На следующий день Алексей был дома. Нельзя не сказать, что в деревню он прибыл достойно, в полном своём солдатском обмундировании, с нашивками капрала. Мог бы, наверное, где-нибудь по дороге сменять свой добротный, но столь приметный мундир на штатские обноски, тогда и «приключений» было бы меньше, но какой уважающий себя «дембель» будет так позориться!
Уже дома Алексей узнал, что 28 сентября пала Варшава — её оборона продолжалась 20 дней, а 8 октября германский фюрер подписал декрет о ликвидации Польского государства… Таким образом, как тогда думалось Ботяну, и закончилась для него война. На самом же деле она только ещё начиналась.
Глава третья
ДИРЕКТОРА ЗАБРАЛИ В НКВД
«Ну вот, приехал я домой и думаю, что же мне делать дальше? — вспоминал, рассказывая нам о своей судьбе, Алексей Николаевич. — Дома было хозяйство нормальное, отец и мать здоровы, есть две сестры-помощницы, Мария и Зинаида. Лошадь у нас была, и весь скот… Можно бы и мне опять хозяйствовать, но я решил поехать в район — посмотреть, что там такое творится. А там, как оказалось, набирали “новую советскую интеллигенцию”. В частности, приглашали учителей на переподготовку. Так как у меня было польское среднее учительское образование, то я пошёл, записался — и меня приняли моментально».
Итак, уже в октябре того же 1939 года недавний польский военнослужащий был зачислен на курсы советских учителей, открывшиеся в городе Воложине.
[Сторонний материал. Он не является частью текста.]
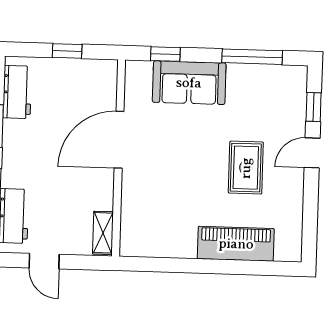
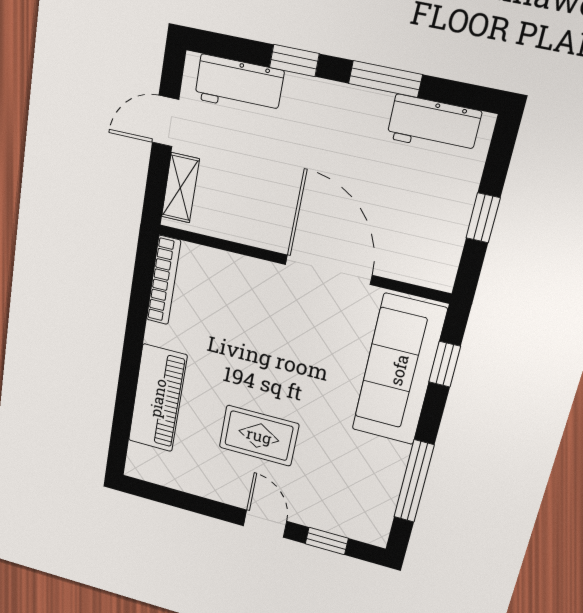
sofa: (189, 83) -> (399, 370), width x1.36
shelving: (103, 233) -> (180, 188), moved, turned 90
bookcase: (150, 250) -> (163, 280), added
А ведь, казалось бы, если верить столь популярным сегодня россказням о «зверствах НКВД на вновь присоединённых территориях», его должны были замучить проверками или, скорее всего, просто замучить, возвратив для этого в лагерь для военнопленных, — он ведь совсем не скрывал своего недавнего прошлого, в анкетах, как мы видим, всё было указано.